The economic and social benefits of low carbon cities: A review of the evidence
This paper, from the Coalition for Urban Transitions, reviews the synergies between urban economic development and climate action in cities.
Over half of the world’s population live in urban areas and increasingly, cities are the focus of efforts to meet human development goals and sustain economic growth. Yet the pursuit of more prosperous, inclusive and sustainable urban development is complicated by climate change, which multiplies existing environmental risks, undermines the effectiveness of existing infrastructure, and creates new resource constraints.
To catalyze action on climate change, low carbon measures must help to realise other development priorities. These measures that enhance the positive social, economic, and environmental impacts beyond emission reductions are characterized as ‘co-benefits’ of sustainable development. By identifying synergies between human development goals and climate mitigation, co-benefits can help to build the political will and public appetite for ambitious low carbon action in cities.
This paper provides a comprehensive review of the links between aspirations for urban development and the imperative for climate action in cities. Drawing on over 700 publications, the paper focuses on low carbon measures in the buildings, transport, and waste sectors. The report highlights that low carbon measures can help to achieve a range of development co-benefits including job creation, improved public health, social inclusion, and improved accessibility.
A selection of the findings
- Workers in energy-efficient buildings have been found to be 1–16% more productive, due to an improved working environment and lower rates of illness.
- Up to 3 billion people rely on open fires for heating, cooking, and lighting, leading to 4 million deaths from indoor air pollution. When health benefits are considered, the benefits of adopting solar lighting and clean cook stoves in cities can be worth up to 60 times the investment needs.
- Motor vehicle crashes are responsible for 1.3 million global deaths each year and over 78 million injuries. Where public transport networks are well developed, transport-related injuries are more than 80% lower.
- More roads often lead to even slower travel times. Conversely, public transit can provide a dramatic reduction in travel times, in some cases reducing them by more than 50%.

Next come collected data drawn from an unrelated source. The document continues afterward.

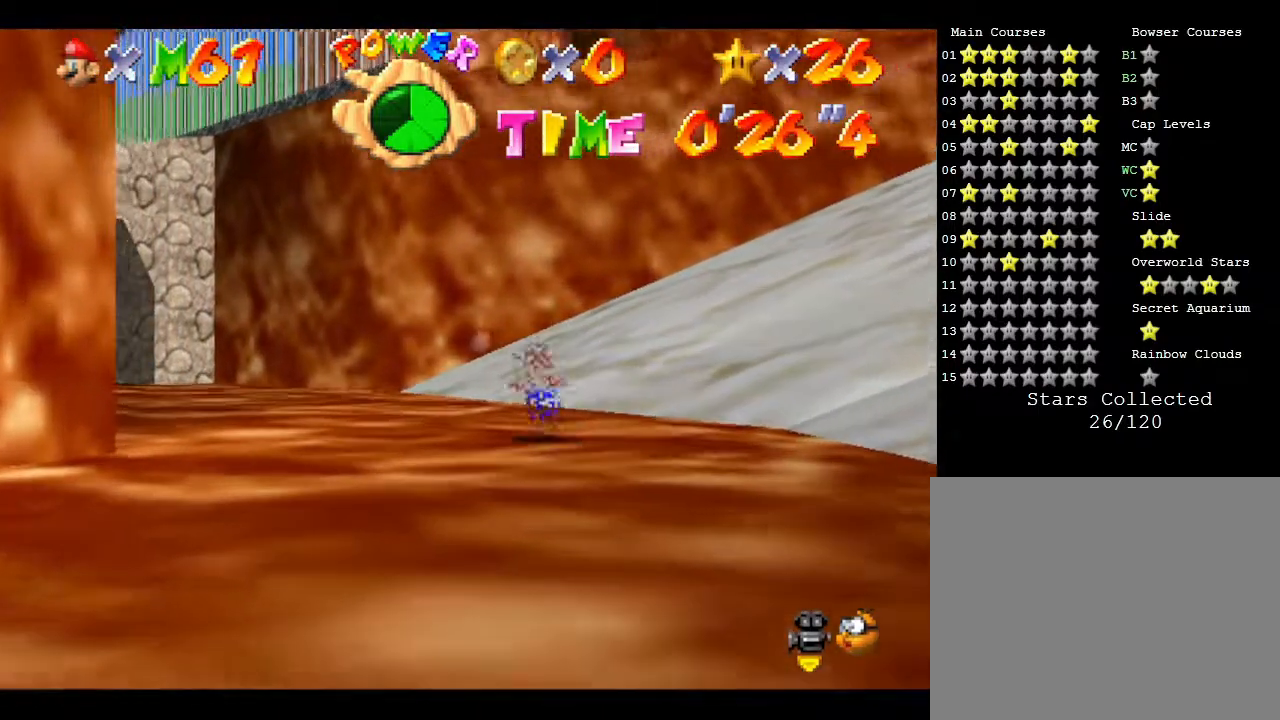
{"buttons": [], "left_stick": "up-left", "events": []}
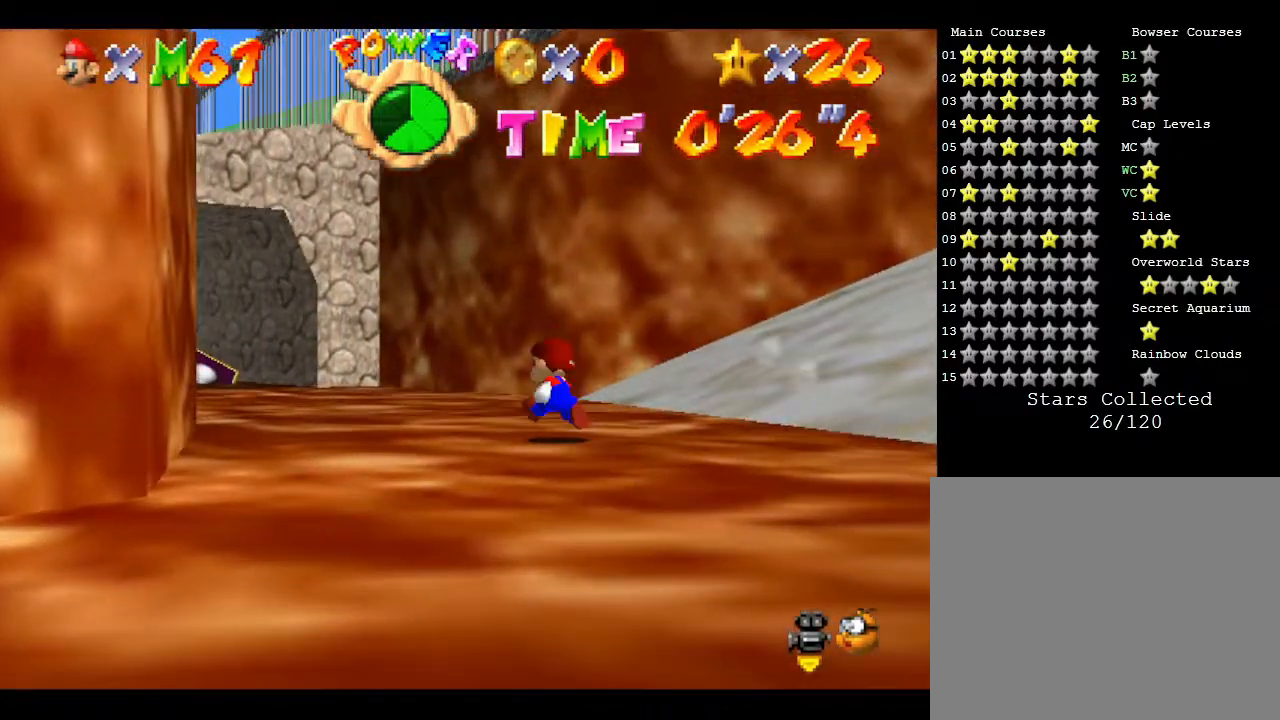
{"buttons": [], "left_stick": "up-left", "events": []}
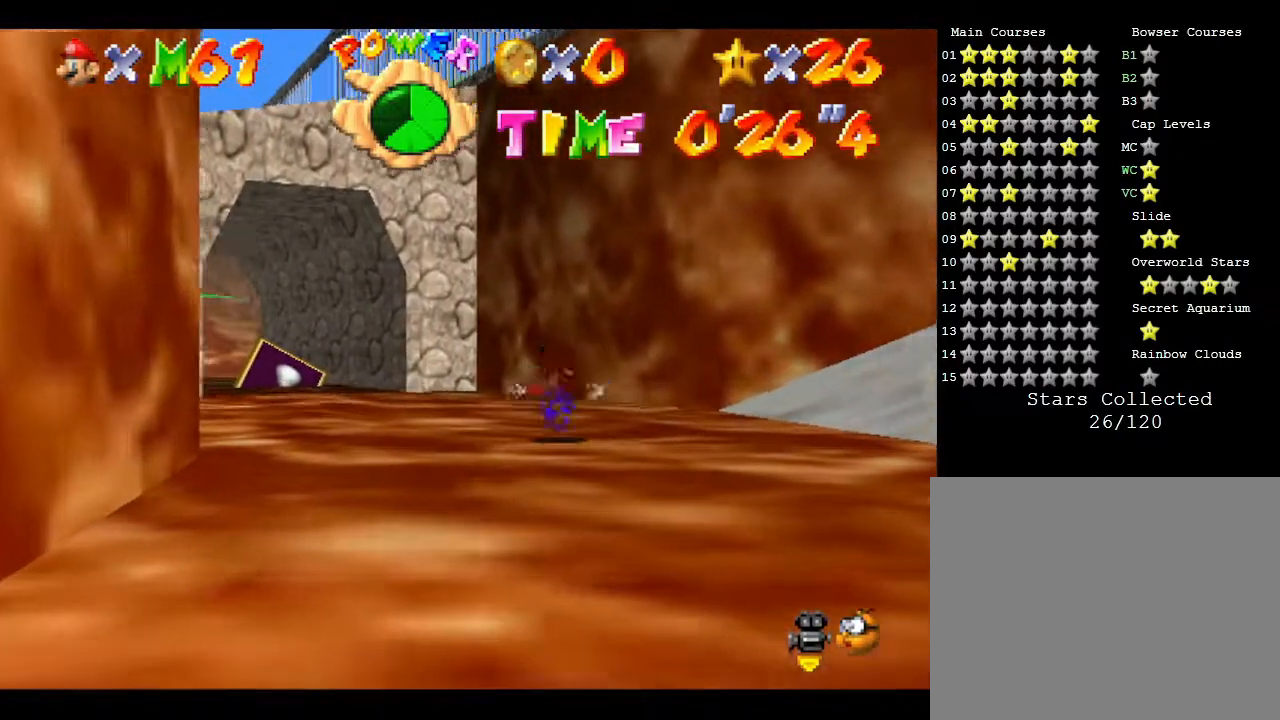
{"buttons": [], "left_stick": "up-left", "events": []}
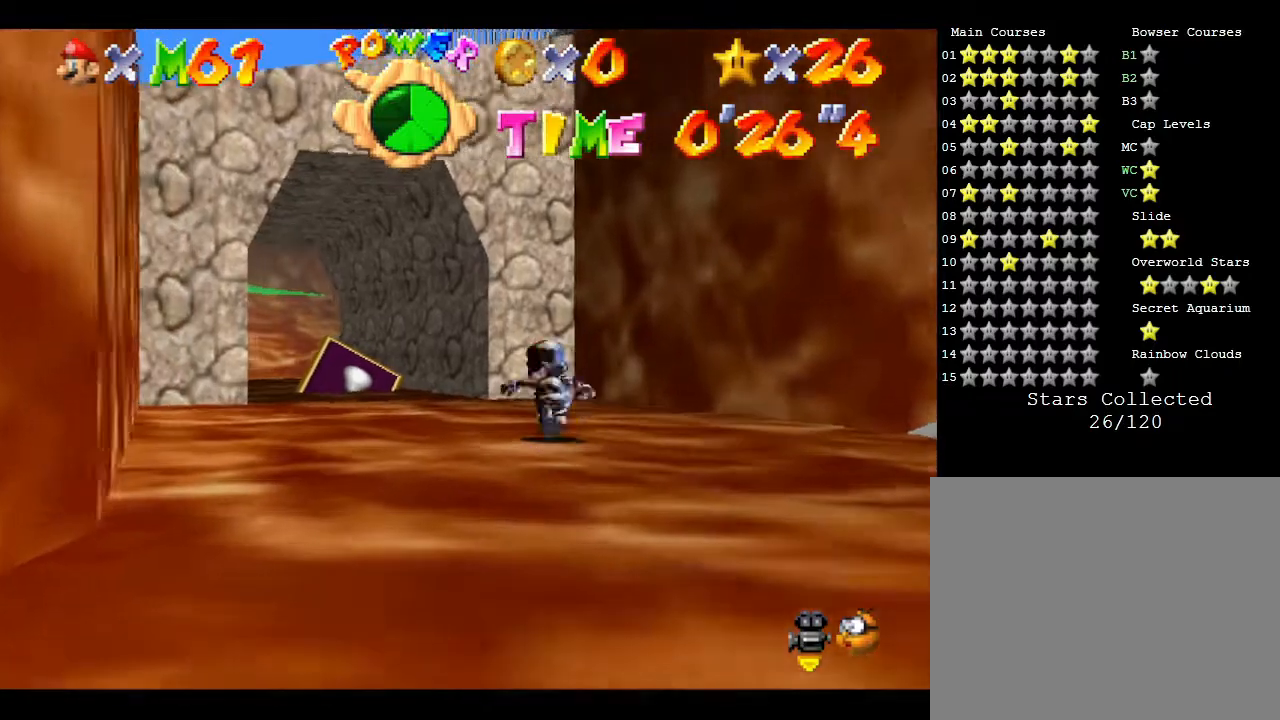
{"buttons": [], "left_stick": "up-left", "events": []}
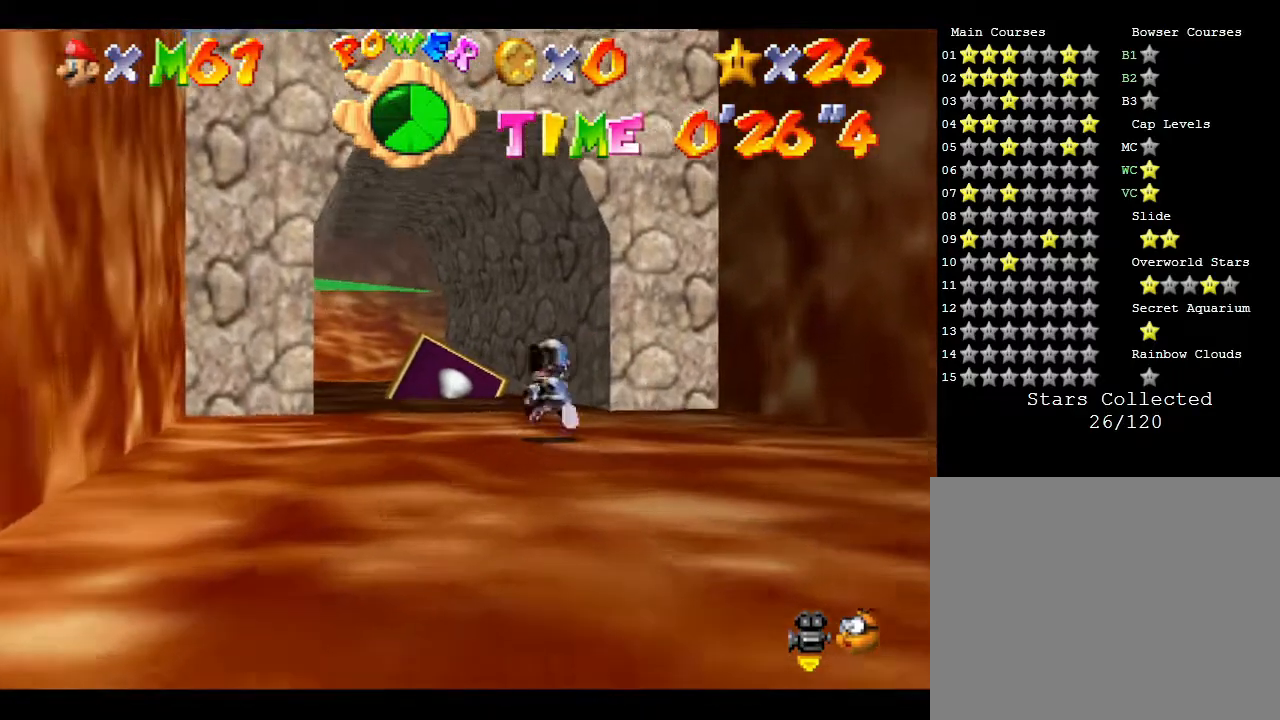
{"buttons": [], "left_stick": "up-left", "events": []}
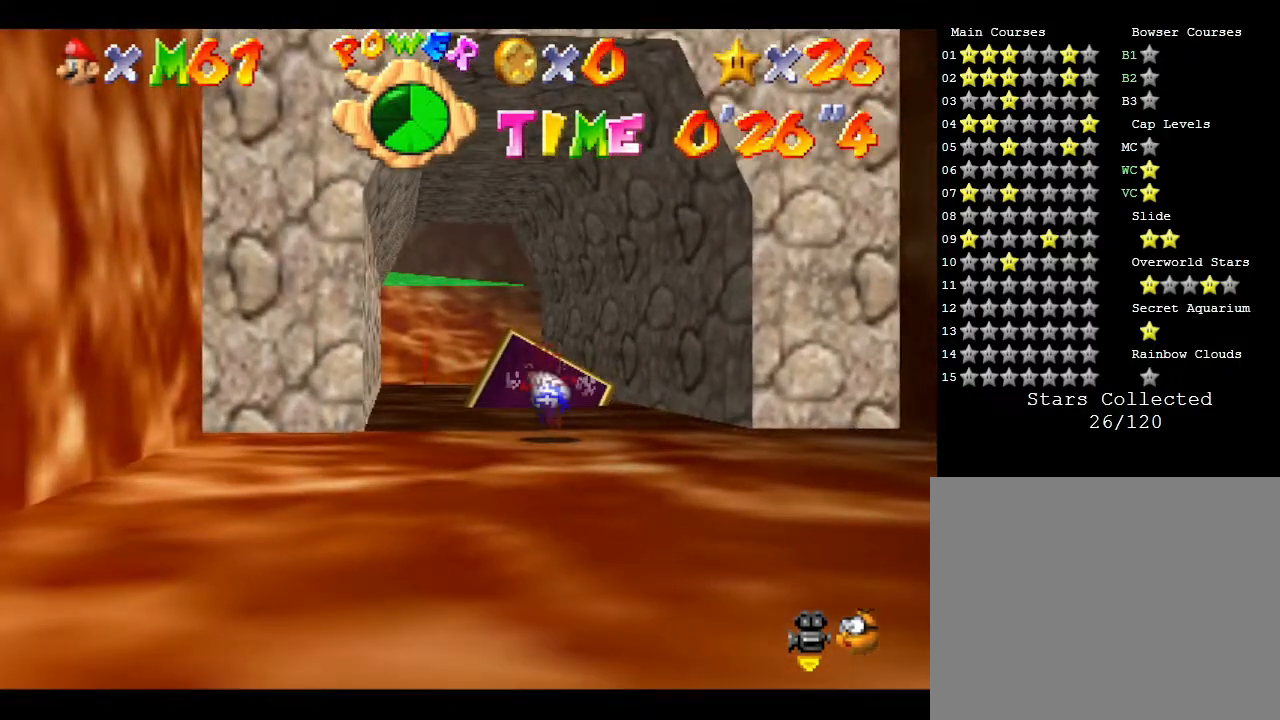
{"buttons": [], "left_stick": "up", "events": [[83, "left_stick", "up"]]}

- People from lower income brackets typically spend more time commuting. Improving accessibility therefore disproportionately benefits the urban poor.
- In Bangladesh, there are potentially over 200,000 jobs and livelihoods associated with solid waste management. Composting and recycling initiatives could account for a significant number of new and better paid jobs.
- Investments in recycling schemes can offer new job opportunities for skilled and unskilled workers, new revenue streams for local governments, and potential for improved working conditions for waste workers.